Accurate display of real-time carbon intensity with less than a 60-second lag from the data source. The ability to trigger and automate energy-saving actions in response to high carbon intensity readings. User-friendly interface that clearly communicates the current state and changes in carbon intensity to the consumer.

Electronic Replacement for COVID-19 Building Monitors @ UIUC

Patrick McBrayer, Zewen Rao, Yijie Zhang

Featured Project

Team Members: Patrick McBrayer, Yijie Zhang, Zewen Rao

Problem Statement:

Students who volunteer to monitor buildings at UIUC are at increased risk of contracting COVID-19 itself, and passing it on to others before they are aware of the infection. Due to this, I propose a project that would create a technological solution to this issue using physical 2-factor authentication through the “airlock” style doorways we have at ECEB and across campus.

Solution Overview:

As we do not have access to the backend of the Safer Illinois application, or the ability to use campus buildings as a workspace for our project, we will be designing a proof of concept 2FA system for UIUC building access. Our solution would be composed of two main subsystems, one that allows initial entry into the “airlock” portion of the building using a scannable QR code, and the other that detects the number of people that entered the space, to determine whether or not the user will be granted access to the interior of the building.

Solution Components:

Subsystem #1: Initial Detection of Building Access

- QR/barcode scanner capable of reading the code presented by the user, that tells the system whether that person has been granted or denied building access. (An example of this type of sensor: (https://www.amazon.com/Barcode-Reading-Scanner-Electronic-Connector/dp/B082B8SVB2/ref=sr_1_11?dchild=1&keywords=gm65+scanner&qid=1595651995&sr=8-11)

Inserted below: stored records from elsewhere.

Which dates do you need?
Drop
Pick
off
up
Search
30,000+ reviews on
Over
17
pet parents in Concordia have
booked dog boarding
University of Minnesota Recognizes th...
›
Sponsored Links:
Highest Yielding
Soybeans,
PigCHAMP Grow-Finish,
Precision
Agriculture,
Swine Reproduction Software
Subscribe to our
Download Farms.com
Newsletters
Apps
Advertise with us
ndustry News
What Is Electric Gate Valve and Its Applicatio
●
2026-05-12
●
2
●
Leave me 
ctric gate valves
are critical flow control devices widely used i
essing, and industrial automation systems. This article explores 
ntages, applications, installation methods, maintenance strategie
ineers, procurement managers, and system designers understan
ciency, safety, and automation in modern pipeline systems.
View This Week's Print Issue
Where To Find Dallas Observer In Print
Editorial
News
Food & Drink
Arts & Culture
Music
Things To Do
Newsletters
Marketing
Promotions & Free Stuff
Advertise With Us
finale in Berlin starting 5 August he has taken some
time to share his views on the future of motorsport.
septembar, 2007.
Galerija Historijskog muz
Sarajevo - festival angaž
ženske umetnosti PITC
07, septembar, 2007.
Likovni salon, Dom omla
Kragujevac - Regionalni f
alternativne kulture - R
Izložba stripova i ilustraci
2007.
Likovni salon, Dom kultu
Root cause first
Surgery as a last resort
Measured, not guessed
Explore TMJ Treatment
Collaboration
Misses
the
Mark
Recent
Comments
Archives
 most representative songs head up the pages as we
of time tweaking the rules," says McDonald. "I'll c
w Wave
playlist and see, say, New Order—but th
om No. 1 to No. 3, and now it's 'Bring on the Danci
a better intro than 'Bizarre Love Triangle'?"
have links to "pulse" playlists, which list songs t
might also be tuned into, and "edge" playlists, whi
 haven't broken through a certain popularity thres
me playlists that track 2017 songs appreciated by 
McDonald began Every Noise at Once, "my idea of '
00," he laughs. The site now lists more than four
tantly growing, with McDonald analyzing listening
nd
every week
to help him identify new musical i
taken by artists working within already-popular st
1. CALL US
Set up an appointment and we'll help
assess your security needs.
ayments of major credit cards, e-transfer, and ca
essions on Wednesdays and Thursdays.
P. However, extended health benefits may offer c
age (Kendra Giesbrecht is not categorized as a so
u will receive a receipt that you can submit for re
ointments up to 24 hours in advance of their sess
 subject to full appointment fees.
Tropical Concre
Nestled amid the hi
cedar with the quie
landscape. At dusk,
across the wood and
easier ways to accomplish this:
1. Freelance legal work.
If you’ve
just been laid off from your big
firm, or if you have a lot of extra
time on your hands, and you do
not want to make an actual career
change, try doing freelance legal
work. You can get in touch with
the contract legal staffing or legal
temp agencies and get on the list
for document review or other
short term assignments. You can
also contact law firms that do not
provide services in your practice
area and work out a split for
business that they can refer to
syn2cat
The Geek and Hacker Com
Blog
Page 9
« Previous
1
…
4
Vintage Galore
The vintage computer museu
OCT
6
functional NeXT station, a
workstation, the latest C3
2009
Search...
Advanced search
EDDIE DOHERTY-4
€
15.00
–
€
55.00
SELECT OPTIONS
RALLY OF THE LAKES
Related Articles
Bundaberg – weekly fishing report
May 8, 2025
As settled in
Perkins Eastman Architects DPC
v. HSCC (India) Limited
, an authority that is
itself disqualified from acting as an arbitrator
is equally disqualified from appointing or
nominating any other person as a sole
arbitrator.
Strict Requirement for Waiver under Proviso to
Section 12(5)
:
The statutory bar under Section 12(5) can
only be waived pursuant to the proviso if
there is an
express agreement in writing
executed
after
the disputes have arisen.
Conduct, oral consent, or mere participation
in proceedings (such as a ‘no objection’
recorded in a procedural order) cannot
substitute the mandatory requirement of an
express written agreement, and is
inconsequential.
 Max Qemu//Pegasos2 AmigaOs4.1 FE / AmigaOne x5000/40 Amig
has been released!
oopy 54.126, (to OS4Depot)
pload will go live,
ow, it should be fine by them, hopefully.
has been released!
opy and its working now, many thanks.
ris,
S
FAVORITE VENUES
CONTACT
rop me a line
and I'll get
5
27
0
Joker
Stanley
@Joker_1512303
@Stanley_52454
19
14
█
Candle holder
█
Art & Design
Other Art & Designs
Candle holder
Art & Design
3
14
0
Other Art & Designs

- QR code generator using C++/Python to support the QR code scanner.

- Microcontroller to receive the information from the QR code reader and decode the information, then decide whether to unlock the door, or keep it shut. (The microcontroller would also need an internal timer, as we plan on encoding a lifespan into the QR code, therefore making them unusable after 4 days).

- LED Light to indicate to the user whether or not access was granted.

- Electronic locking mechanism to open both sets of doors.

Subsystem #2: Airlock Authentication of a Single User

- 2 aligned sensors ( one tx and other is rx) on the bottom of the door that counts the number of people crossing a certain line. (possibly considering two sets of these, so the person could not jump over, or move under the sensors. Most likely having the second set around the middle of the door frame.

- Microcontroller to decode the information provided by the door sensors, and then determine the number of people who have entered the space. Based on this information we can either grant or deny access to the interior building.

- LED Light to indicate to the user if they have been granted access.

- Possibly a speaker at this stage as well, to tell the user the reason they have not been granted access, and letting them know the

incident has been reported if they attempted to let someone into the building.

Criterion of Success:

- Our system generates valid QR codes that can be read by our scanner, and the data encoded such as lifespan of the code and building access is transmitted to the microcontroller.

- Our 2FA detection of multiple entries into the space works across a wide range of users. This includes users bound to wheelchairs, and a wide range of heights and body sizes.